Lessons from the Wesleyan Revival. Near the end of the short book, Logan, a retired seminary professor, lists six bad habits that prevent local congregations from living out a vital evangelistic ministry.
In short form, these six bad habits are:
- Leaving evangelism to the clergy
- Thinking of evangelism as membership recruitment
- Adopting the attitude “our doors are open, anyone who comes is welcome”
- Believing that active evangelism is socially or culturally inappropriate
- Divorcing the saving of souls from social action
- Turning to institutional survival as our primary purpose
I read this list and find myself examining my own attitudes about evangelism and the attitudes and actions of my congregation. Do we show signs of these bad habits?

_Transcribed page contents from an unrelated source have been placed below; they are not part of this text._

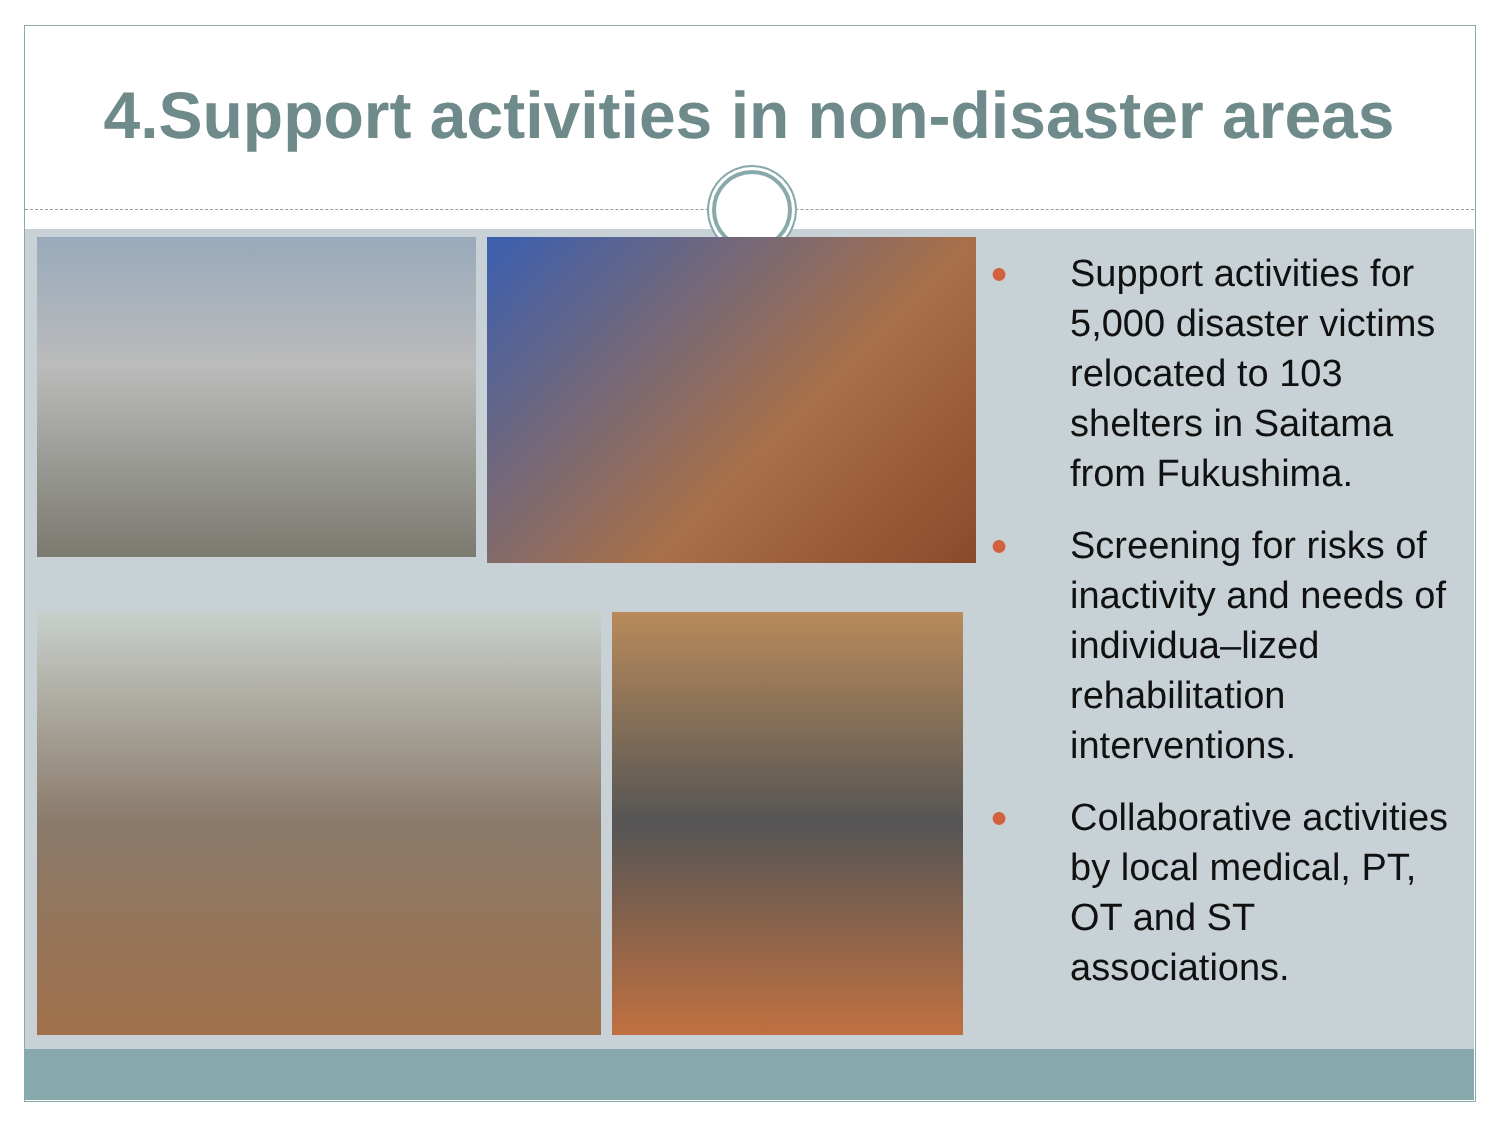4.Support activities in non-disaster areas
● Support activities for 5,000 disaster victims relocated to 103 shelters in Saitama from Fukushima.
● Screening for risks of inactivity and needs of individua–lized rehabilitation interventions.
● Collaborative activities by local medical, PT, OT and ST associations.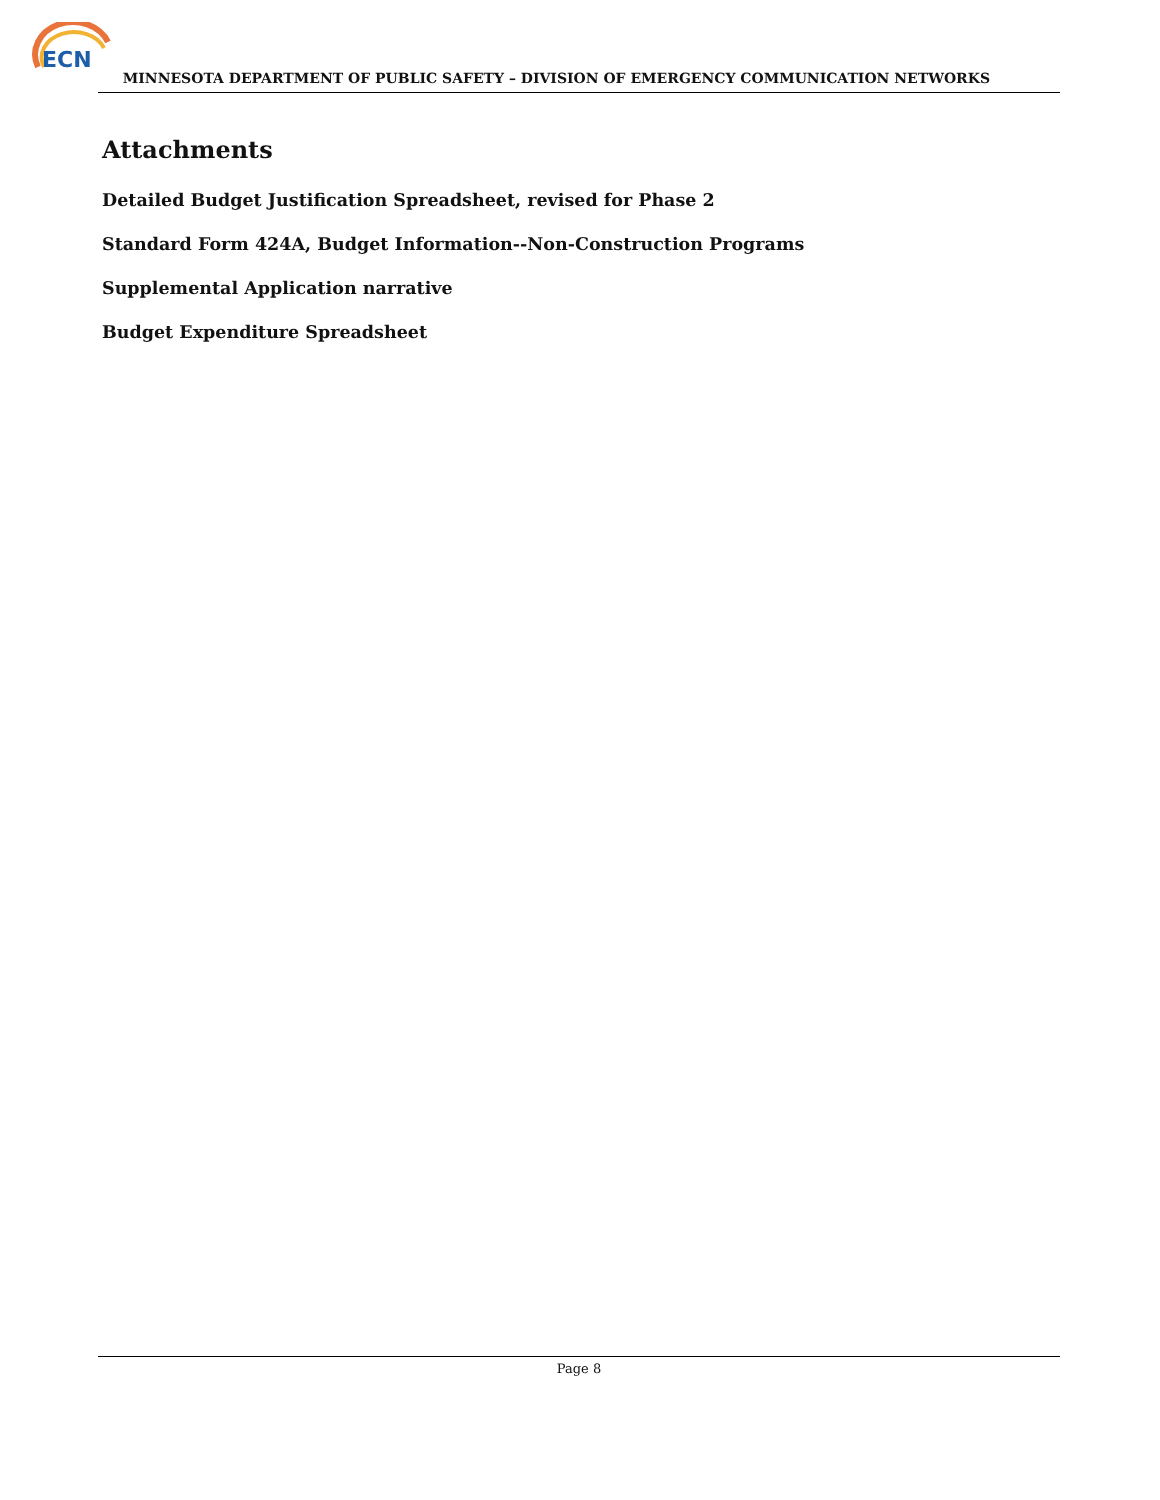ECN
MINNESOTA DEPARTMENT OF PUBLIC SAFETY – DIVISION OF EMERGENCY COMMUNICATION NETWORKS
Attachments
Detailed Budget Justification Spreadsheet, revised for Phase 2
Standard Form 424A, Budget Information--Non-Construction Programs
Supplemental Application narrative
Budget Expenditure Spreadsheet
Page 8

Logan writes that there are two ways to drive out these habits. First, we need to stir up a real passion for Jesus Christ in ourselves. If we do not love Jesus, then we will not be bold about proclaiming his name in the public square and to our neighbors. Second, we must convert our local churches from being all about survival to being all about mission. Keeping the doors open is not the purpose of the church. Reaching out and making disciples is.
Easier said than done, of course, but we have to be honest about what we are and what habits and attitudes shape our today before we can start to create a new tomorrow.
I don’t have a complete answer to the question I raised at the top of this post. Is my congregation caught in bad habits? I suspect, at least to some degree, that answer is yes. But I’m still a long way from understanding that fully. Logan gives me some ideas about how to do that. He might help your congregation as well.